Doch wie steht es im Vergleich zur Konkurrenz? Wenn es um das reine Erstellen von Text geht, egal ob E-Mails oder Notizen, ist das Nokia E7 besser als alle anderen Smartphones. Die Tastatur und unterstützten Kürzel ermöglichen flotteres und präziseres Tippen als auf allen anderen Plattformen. Noch dazu merkt man, dass Symbian sich am wohlsten fühlt, wenn man es nicht nur per Touchscreen, sondern auch über Hardware-Tasten bedient.

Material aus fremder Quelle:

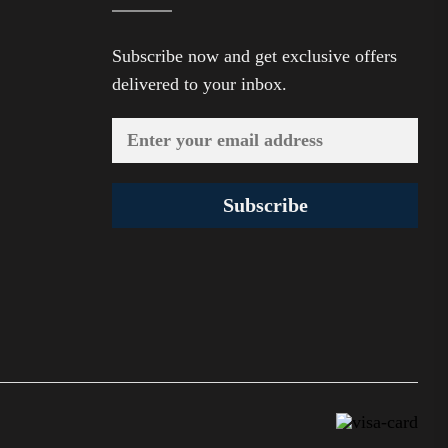
Subscribe now and get exclusive offers
delivered to your inbox.
Subscribe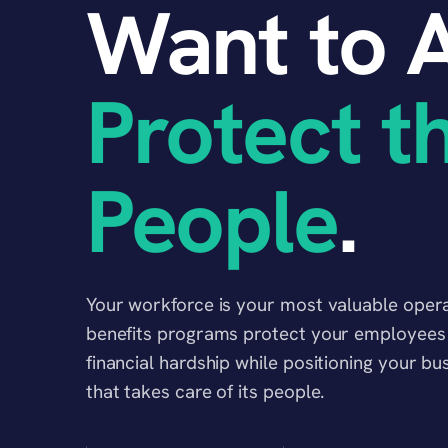
Want to A
Protect t
People
.
Your workforce is your most valuable operat
benefits programs protect your employees a
financial hardship while positioning your b
that takes care of its people.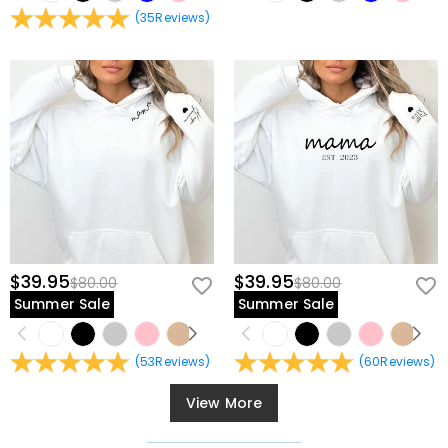
(
35
Reviews
)
$39.95
$39.95
$80.00
$80.00
Summer Sale
Summer Sale
(
53
Reviews
)
(
60
Reviews
)
View More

Womit sich wieder der Kreis zur Software schließt. Denn in allen anderen Bereichen hat das E7 im Vergleich zu iOS, Android und Windows Phone das Nachsehen. Was bleibt, ist ein Gerät, das sich gut für Spezialisten eignet und sicher im kleinen Rahmen eine Fangemeinde erobern wird. Langfristig sollte sich Nokia aber mit dem Umstieg auf Windows Phone beeilen. Denn die Konkurrenz entwickelt rasant weiter. Und Microsoft ist (wie die aktuelle Update-Warterei zeigt) leider auch nicht so flott, wie man sein müsste, um gefährlich werden zu können.